Instructor Spotlight: Magnus Ferguson

The ExCollege caught up with Magnus Ferguson, the Visiting Lecturer behind EXP-0014: Politics of Emotion: Guilt, Anger & Morality
Magnus Ferguson

Tell us about your background and what inspired you to teach this course

A lot of my previous research has focused on various kinds of transformative, 'breakthrough' experiences that shift one's sense of self. I've increasingly become interested in politically or ethically transformative experiences – for example, experiences that shift one's sense of responsibility. My dissertation focused on the moral emotion of feeling accountable for someone else's wrongdoing (for example a friend, or family member, or coworker). I think taking these emotions seriously as moral and political forces is not only interesting, but also important to understand for the purposes of advocacy and solidarity-building. All of this led me to the open question of this course: What is the role of emotion in the polis? It's been a privilege to explore different answers to that question collaboratively with my students, each of whom brings a different set of intuitions and experiences to the conversation.

You’ve taught a different course with the ExCollege before - what inspired you to come back, and with a whole new proposal?

I had a great experience teaching "Ethics of Ignorance" in 2020, even considering the difficulties of that semester with Covid and the political tension in the air. This current course is definitely informed by those conversations, as well as what often feels like a steadily escalating emotional tenor in political media and dialogue.

What’s one way in which emotions have shaped our political landscape in the last few years?

One emotion that has garnered a lot of attention over the last few years is the emotion associated with inheriting troubled legacies and systems related to, for example, settler colonialism, racism, and slavery. The way in which we describe this emotion – in terms of guilt, or shame, or regret, or something else – has huge stakes for whether we take it seriously, or instead dismiss it as something excessive or pathological.

Are there trends in how emotions are thought about in the realms of politics? Where do you see these trends going, or what trends from the past do you find interesting?

We spent the early weeks of the semester looking at classical theories of emotion from the Greeks and Romans. Despite important differences, a common thread through Plato, the Stoics, and Boethius is that emotions are something to be conquered or controlled through reason. This is true both of the individual exercising her reason over her passions and appetites, and also of the political order in which rulers ought to harness the power of political emotion for the purposes of justice, order, and balance. In recent years, scholars and activists have reexamined some of the emotions (anger, guilt, shame, fear) that have been traditionally discussed as politically volatile, and considered productive purposes for them. The tension between these 20th- and 21st-century analyses and their historical counterparts is a lot of fun to work through in the class discussion.

What do you hope that students will take away from your course?

Our relationship to our emotions changes when we bring them forward in conversation with others. My students have already demonstrated a commendable willingness to discuss their own emotions, as well as to consider how to ethically and carefully try to understand others' emotions. I hope this kind of habituation to careful and vulnerable conversations about each others' emotions is something that they can take with them after the course ends.

What’s been your favorite moment in class so far?

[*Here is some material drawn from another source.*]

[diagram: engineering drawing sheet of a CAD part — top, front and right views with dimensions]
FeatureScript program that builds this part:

An important moment in the course was when a student (bravely, I might add) brought up his own experiences of anger. Almost immediately, other students began offering their own experiences as objects of analysis. That session really shifted the terrain of the course, because it took us away from interpreting text, and instead put the text to work in interpreting students' own lives.

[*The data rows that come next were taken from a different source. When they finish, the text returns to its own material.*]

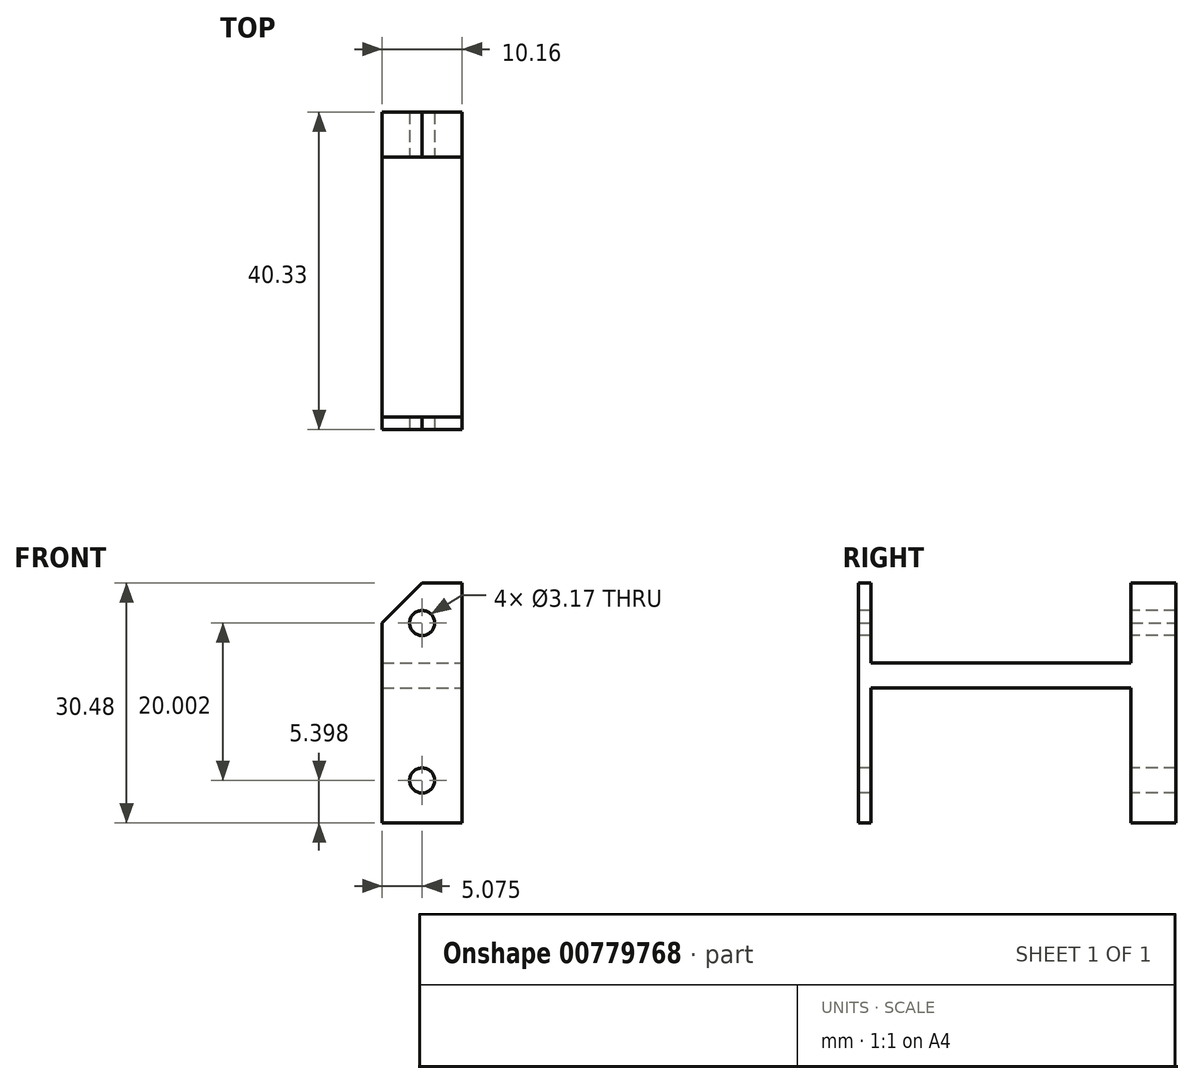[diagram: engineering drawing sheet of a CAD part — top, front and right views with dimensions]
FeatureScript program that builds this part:
annotation { "Feature Type Name" : "Feature", "Feature Type Description" : "" }
export const myFeature = defineFeature(function(context is Context, id is Id, definition is map)
    precondition{}
    {
        {
            var Q0;
            Q0=qCreatedBy(makeId("Front.planeOp"),FACE);
            var sketch = newSketch(context, id + "F0", { "sketchPlane" : qUnion([Q0])});
            skLineSegment(sketch, "E0", {"start": v(-16.21, 9.2) * mm, "end": v(-16.21, -16.2) * mm});
            skLineSegment(sketch, "E1", {"start": v(-16.21, -16.2) * mm, "end": v(-6.05, -16.2) * mm});
            skLineSegment(sketch, "E2", {"start": v(-6.05, -16.2) * mm, "end": v(-6.05, 14.27) * mm});
            skLineSegment(sketch, "E3", {"start": v(-6.05, 14.27) * mm, "end": v(-11.13, 14.27) * mm});
            skLineSegment(sketch, "E4", {"start": v(-11.13, 14.27) * mm, "end": v(-16.21, 9.2) * mm});
            skSolve(sketch);
        }
        {
            var Q0;
            Q0=makeQuery(id+"F0.imprint","IMPRINT",FACE,{"disambiguationData":[TD([[makeQuery(id+"F0.imprint","IMPRINT",EDGE,{"derivedFrom":sQuery(id+"F0.wireOp",EDGE,"E0")}),1.0]])]});
            extrude(context, id + "F1", {"entities" : qUnion([Q0]), "depth" : 1.59 * mm, "offsetDistance" : 25.4 * mm});
        }
        {
            var Q0;
            Q0=makeQuery(id+"F1.opExtrude","CAP_FACE",FACE,{"disambiguationData":[OSD([sQuery(id+"F0.wireOp",EDGE,"E0"),sQuery(id+"F0.wireOp",EDGE,"E1"),sQuery(id+"F0.wireOp",EDGE,"E2"),sQuery(id+"F0.wireOp",EDGE,"E3"),sQuery(id+"F0.wireOp",EDGE,"E4")])],"isStart":false});
            var sketch = newSketch(context, id + "F2", { "sketchPlane" : qUnion([Q0])});
            skLineSegment(sketch, "E5.bottom", {"start": v(-16.21, 4.11) * mm, "end": v(-6.05, 4.11) * mm});
            skLineSegment(sketch, "E5.top", {"start": v(-16.21, 0.94) * mm, "end": v(-6.05, 0.94) * mm});
            skLineSegment(sketch, "E5.left", {"start": v(-16.21, 4.11) * mm, "end": v(-16.21, 0.94) * mm});
            skLineSegment(sketch, "E5.right", {"start": v(-6.05, 4.11) * mm, "end": v(-6.05, 0.94) * mm});
            skSolve(sketch);
        }
        {
            var Q0;
            Q0=makeQuery(id+"F2.imprint","IMPRINT",FACE,{"disambiguationData":[TD([[makeQuery(id+"F2.imprint","IMPRINT",EDGE,{"derivedFrom":sQuery(id+"F2.wireOp",EDGE,"E5.bottom")}),-1.0]])]});
            extrude(context, id + "F3", {"entities" : qUnion([Q0]), "operationType" : NewBodyOperationType.ADD, "depth" : 33.02 * mm, "offsetDistance" : 25.4 * mm});
        }
        {
            var Q0;
            Q0=makeQuery(id+"F3.opExtrude","CAP_FACE",FACE,{"disambiguationData":[OSD([sQuery(id+"F2.wireOp",EDGE,"E5.bottom"),sQuery(id+"F2.wireOp",EDGE,"E5.top"),sQuery(id+"F2.wireOp",EDGE,"E5.left"),sQuery(id+"F2.wireOp",EDGE,"E5.right")])],"isStart":false});
            var sketch = newSketch(context, id + "F4", { "sketchPlane" : qUnion([Q0])});
            skLineSegment(sketch, "E6", {"start": v(-16.21, 4.11) * mm, "end": v(-16.21, 0.94) * mm});
            skLineSegment(sketch, "E7", {"start": v(-16.21, 0.94) * mm, "end": v(-16.21, -16.2) * mm});
            skLineSegment(sketch, "E8", {"start": v(-16.21, -16.2) * mm, "end": v(-6.05, -16.2) * mm});
            skLineSegment(sketch, "E9", {"start": v(-6.05, -16.2) * mm, "end": v(-6.05, 0.94) * mm});
            skLineSegment(sketch, "E10", {"start": v(-6.05, 0.94) * mm, "end": v(-6.05, 4.11) * mm});
            skLineSegment(sketch, "E11", {"start": v(-6.05, 4.11) * mm, "end": v(-6.05, 14.27) * mm});
            skLineSegment(sketch, "E12", {"start": v(-6.05, 14.27) * mm, "end": v(-11.13, 14.27) * mm});
            skLineSegment(sketch, "E13", {"start": v(-11.13, 14.27) * mm, "end": v(-16.21, 9.2) * mm});
            skLineSegment(sketch, "E14", {"start": v(-16.21, 9.2) * mm, "end": v(-16.21, 4.11) * mm});
            skSolve(sketch);
        }
        {
            var Q0;
            Q0 = qSketchRegion(id + "F4", true);
            extrude(context, id + "F5", {"entities" : qUnion([Q0]), "operationType" : NewBodyOperationType.ADD, "depth" : 1.59 * mm, "offsetDistance" : 25.4 * mm});
        }
        {
            var Q0;
            Q0=makeQuery(id+"F1.opExtrude","CAP_FACE",FACE,{"disambiguationData":[OSD([sQuery(id+"F0.wireOp",EDGE,"E0"),sQuery(id+"F0.wireOp",EDGE,"E1"),sQuery(id+"F0.wireOp",EDGE,"E2"),sQuery(id+"F0.wireOp",EDGE,"E3"),sQuery(id+"F0.wireOp",EDGE,"E4")])],"isStart":true});
            var sketch = newSketch(context, id + "F6", { "sketchPlane" : qUnion([Q0])});
            skLineSegment(sketch, "E15.bottom", {"start": v(16.21, -16.2) * mm, "end": v(6.05, -16.2) * mm});
            skLineSegment(sketch, "E15.top", {"start": v(16.21, -39.07) * mm, "end": v(6.05, -39.07) * mm});
            skLineSegment(sketch, "E15.left", {"start": v(6.05, -16.2) * mm, "end": v(6.05, -39.07) * mm});
            skLineSegment(sketch, "E15.right", {"start": v(16.21, -16.2) * mm, "end": v(16.21, -39.07) * mm});
            skSolve(sketch);
        }
        {
            var Q0;
            Q0=makeQuery(id+"F6.imprint","IMPRINT",FACE,{"disambiguationData":[TD([[makeQuery(id+"F6.imprint","IMPRINT",EDGE,{"derivedFrom":sQuery(id+"F6.wireOp",EDGE,"E15.bottom")}),-1.0]])]});
            extrude(context, id + "F7", {"entities" : qUnion([Q0]), "operationType" : NewBodyOperationType.ADD, "depth" : 4.13 * mm, "offsetDistance" : 25.4 * mm});
        }
        {
            var Q0;
            Q0=makeQuery(id+"F5.opExtrude","CAP_FACE",FACE,{"disambiguationData":[OSD([sQuery(id+"F4.wireOp",EDGE,"E6"),sQuery(id+"F4.wireOp",EDGE,"E7"),sQuery(id+"F4.wireOp",EDGE,"E8"),sQuery(id+"F4.wireOp",EDGE,"E9"),sQuery(id+"F4.wireOp",EDGE,"E10"),sQuery(id+"F4.wireOp",EDGE,"E11"),sQuery(id+"F4.wireOp",EDGE,"E12"),sQuery(id+"F4.wireOp",EDGE,"E13"),sQuery(id+"F4.wireOp",EDGE,"E14")])],"isStart":false});
            var sketch = newSketch(context, id + "F8", { "sketchPlane" : qUnion([Q0])});
            skCircle(sketch, "E16", {"center": v(-11.13, -10.81) * mm, "radius": 1.59 * mm});
            skPoint(sketch, "E16.centerSnap0", {"position": v(-11.13, -16.2) * mm});
            skSolve(sketch);
        }
        {
            var Q0;
            Q0=makeQuery(id+"F8.imprint","IMPRINT",FACE,{"disambiguationData":[TD([[makeQuery(id+"F8.imprint","IMPRINT",EDGE,{"derivedFrom":sQuery(id+"F8.wireOp",EDGE,"E16")}),1.0]])]});
            extrude(context, id + "F9", {"entities" : qUnion([Q0]), "operationType" : NewBodyOperationType.REMOVE, "oppositeDirection" : true, "depth" : 50.8 * mm, "offsetDistance" : 25.4 * mm});
        }
        {
            var Q0;
            Q0=makeQuery(id+"F5.opExtrude","CAP_FACE",FACE,{"disambiguationData":[OSD([sQuery(id+"F4.wireOp",EDGE,"E6"),sQuery(id+"F4.wireOp",EDGE,"E7"),sQuery(id+"F4.wireOp",EDGE,"E8"),sQuery(id+"F4.wireOp",EDGE,"E9"),sQuery(id+"F4.wireOp",EDGE,"E10"),sQuery(id+"F4.wireOp",EDGE,"E11"),sQuery(id+"F4.wireOp",EDGE,"E12"),sQuery(id+"F4.wireOp",EDGE,"E13"),sQuery(id+"F4.wireOp",EDGE,"E14")])],"isStart":false});
            var sketch = newSketch(context, id + "F10", { "sketchPlane" : qUnion([Q0])});
            skCircle(sketch, "E17", {"center": v(-11.13, 9.2) * mm, "radius": 1.59 * mm});
            skSolve(sketch);
        }
        {
            var Q0;
            Q0=makeQuery(id+"F10.imprint","IMPRINT",FACE,{"disambiguationData":[TD([[makeQuery(id+"F10.imprint","IMPRINT",EDGE,{"derivedFrom":sQuery(id+"F10.wireOp",EDGE,"E17")}),1.0]])]});
            extrude(context, id + "F11", {"entities" : qUnion([Q0]), "operationType" : NewBodyOperationType.REMOVE, "oppositeDirection" : true, "depth" : 50.8 * mm, "offsetDistance" : 25.4 * mm});
        }
    });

Magnus Ferguson recently completed his PhD in the Philosophy Department at Boston College, and will be taking up a faculty position this coming fall at the University of Chicago. He studies 20th-Century European philosophy and political philosophy, and has published work on philosophical hermeneutics, feminist philosophy, and social epistemology. He is also the Director of Corrupt the Youth Boston, an organization providing engaging and uplifting philosophical experiences to underserved public high school students in the Boston area.